Se você quer começar a investir no Brasil mas não sabe por onde começar, saiba que o obstáculo raramente é o dinheiro. Muitas pessoas acreditam que precisam de R$ 5.000 ou R$ 10.000 guardados antes de dar o primeiro passo, quando, na verdade, o primeiro aporte pode ser feito com menos de R$ 10. O que falta é um roteiro claro, passo a passo, que transforme intenção em ação.
Na Educ Finanças, acompanhamos estudantes e clientes que partiram do zero e construíram os primeiros reais investidos seguindo exatamente o caminho que você vai aprender neste artigo. Nas próximas seções, você vai entender como montar sua reserva de emergência, abrir conta em uma corretora, escolher seus primeiros investimentos, entender taxas e impostos, e montar um plano de aportes mensais que realmente cabe no seu orçamento.
A reserva de emergência vem antes de qualquer investimento
Pular essa etapa é um dos erros mais comuns de quem quer começar a investir no Brasil. Sem uma reserva, qualquer imprevisto força o investidor a resgatar aplicações no pior momento. Quando isso acontece, você perde rentabilidade acumulada e, nos casos mais graves, ainda paga imposto antes do prazo ideal.
Quanto você precisa ter na reserva
A regra prática é simples: quem tem renda estável, como trabalhadores CLT, precisa guardar entre 3 e 6 meses de despesas essenciais. Autônomos, MEIs e freelancers, por terem renda variável, precisam de 6 a 12 meses. Se você gasta R$ 3.500 por mês com moradia, alimentação, transporte e contas básicas, sua reserva deve ficar entre R$ 10.500 e R$ 21.000 antes de pensar em qualquer outro tipo de investimento.

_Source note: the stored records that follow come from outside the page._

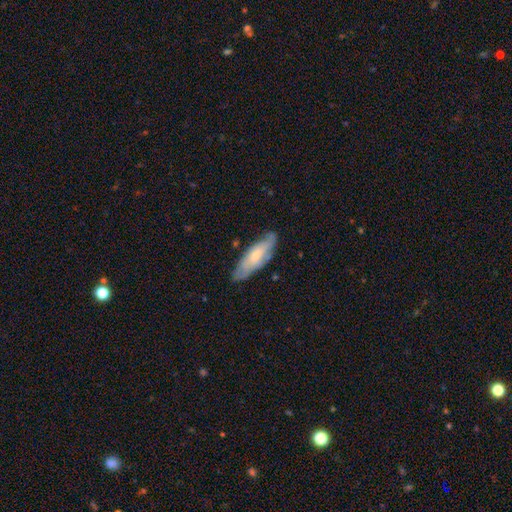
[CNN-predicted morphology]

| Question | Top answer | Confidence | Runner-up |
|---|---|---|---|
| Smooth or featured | smooth | 54% | featured or disk (40%) |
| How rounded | in between | 54% | cigar-shaped (44%) |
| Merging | none | 72% | minor disturbance (22%) |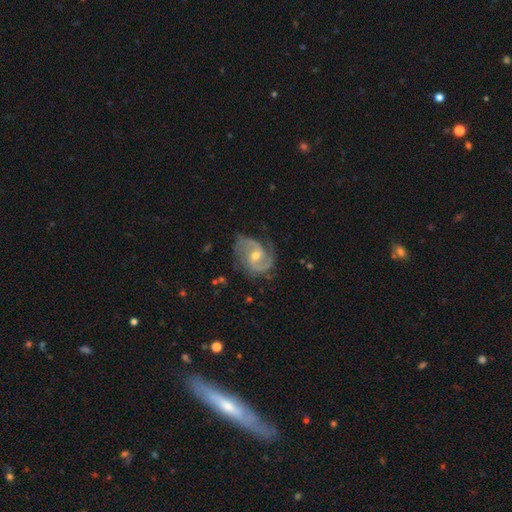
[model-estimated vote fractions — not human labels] A featured or disk galaxy (90%) with a weak bar (48%), 2 (85%) medium (56%) spiral arms (98%) and a moderate central bulge (55%). Merging: none (73%).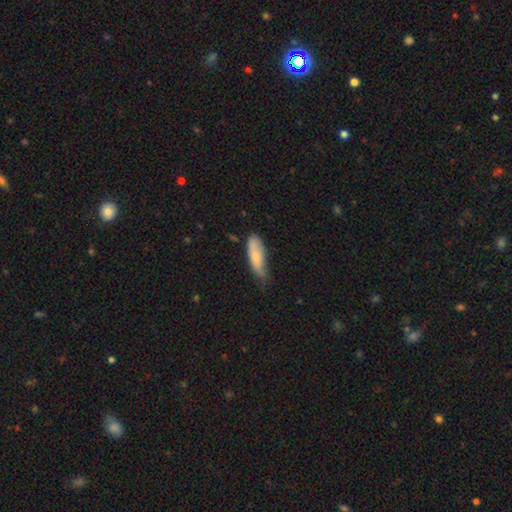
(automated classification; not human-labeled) A smooth galaxy with no disk features (76%) that is in between round and cigar-shaped (58%). Merging: none (55%).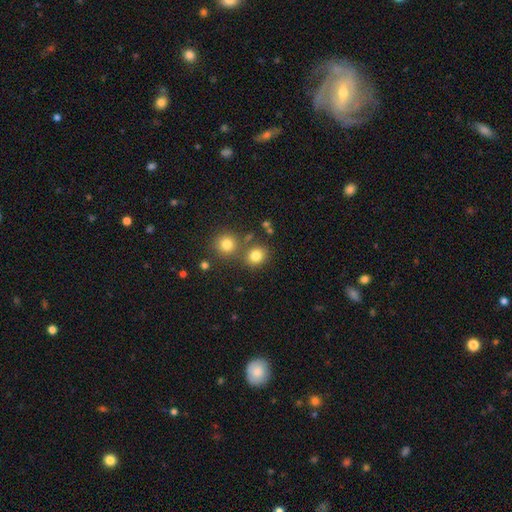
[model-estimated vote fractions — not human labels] This is likely a smooth galaxy (79%). How rounded: likely round (78%). Merging: likely none (70%).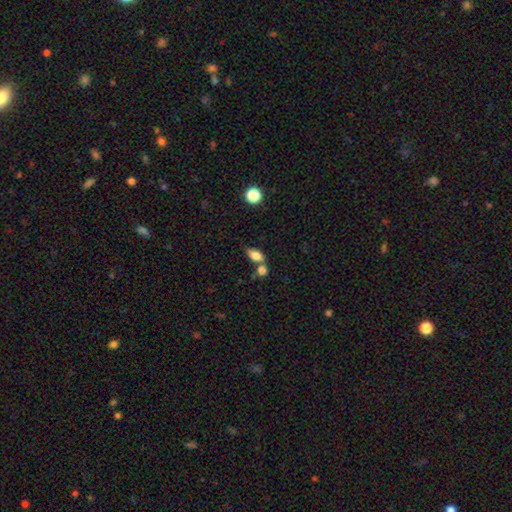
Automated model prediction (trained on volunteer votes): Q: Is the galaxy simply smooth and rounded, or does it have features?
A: smooth — 79%.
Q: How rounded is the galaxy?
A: in between — 85%.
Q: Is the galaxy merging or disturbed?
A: none — 48%.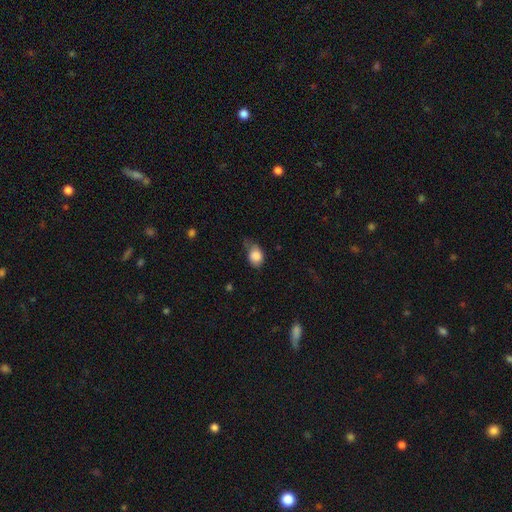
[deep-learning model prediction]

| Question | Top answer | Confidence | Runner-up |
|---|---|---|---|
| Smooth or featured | smooth | 84% | star or artifact (8%) |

Onde guardar o dinheiro da reserva
O dinheiro da reserva precisa ter três características: liquidez diária (acesso em D+0 ou D+1), baixo risco e rendimento acima da poupança. Com a Selic em 14,75% ao ano em 2026, a poupança rende significativamente menos do que outras opções acessíveis e seguras. As duas melhores escolhas para esse objetivo são o Tesouro Selic e os CDBs com liquidez diária. O Tesouro Selic acompanha a taxa básica de juros diretamente e aceita aplicações abaixo de R$ 10. CDBs com liquidez diária de bancos digitais costumam pagar entre 102% e 130% do CDI, e algumas ofertas promocionais chegam a percentuais ainda maiores, com aportes mínimos a partir de R$ 1.
Como construir a reserva sem comprometer o orçamento
A estratégia mais eficiente é reservar um percentual fixo do salário todo mês, entre 10% e 15%, até atingir o valor-alvo. Um detalhe importante: a reserva de emergência não é investimento no sentido de buscar rentabilidade máxima. Ela é proteção. Só depois de completar esse colchão financeiro faz sentido direcionar o foco para rentabilidade e crescimento de patrimônio.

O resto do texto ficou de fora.